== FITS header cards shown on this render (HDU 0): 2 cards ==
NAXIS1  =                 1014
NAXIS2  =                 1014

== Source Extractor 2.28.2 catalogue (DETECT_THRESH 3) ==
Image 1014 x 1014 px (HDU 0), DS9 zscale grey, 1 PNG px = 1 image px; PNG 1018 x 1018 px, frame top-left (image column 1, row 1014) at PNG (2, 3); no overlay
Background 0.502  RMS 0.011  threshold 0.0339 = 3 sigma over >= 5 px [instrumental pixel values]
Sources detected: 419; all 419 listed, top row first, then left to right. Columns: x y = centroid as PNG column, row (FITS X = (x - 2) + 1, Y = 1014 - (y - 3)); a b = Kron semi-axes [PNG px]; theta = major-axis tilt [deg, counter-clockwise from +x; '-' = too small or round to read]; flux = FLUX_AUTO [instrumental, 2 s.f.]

────────────────────

§ **What is asked**:
Set down the data above again, line for line, keeping every character unchanged.

§ **Exercise response**:
== FITS header cards shown on this render (HDU 0): 2 cards ==
NAXIS1  =                 1014
NAXIS2  =                 1014

== Source Extractor 2.28.2 catalogue (DETECT_THRESH 3) ==
Image 1014 x 1014 px (HDU 0), DS9 zscale grey, 1 PNG px = 1 image px; PNG 1018 x 1018 px, frame top-left (image column 1, row 1014) at PNG (2, 3); no overlay
Background 0.502  RMS 0.011  threshold 0.0339 = 3 sigma over >= 5 px [instrumental pixel values]
Sources detected: 419; all 419 listed, top row first, then left to right. Columns: x y = centroid as PNG column, row (FITS X = (x - 2) + 1, Y = 1014 - (y - 3)); a b = Kron semi-axes [PNG px]; theta = major-axis tilt [deg, counter-clockwise from +x; '-' = too small or round to read]; flux = FLUX_AUTO [instrumental, 2 s.f.]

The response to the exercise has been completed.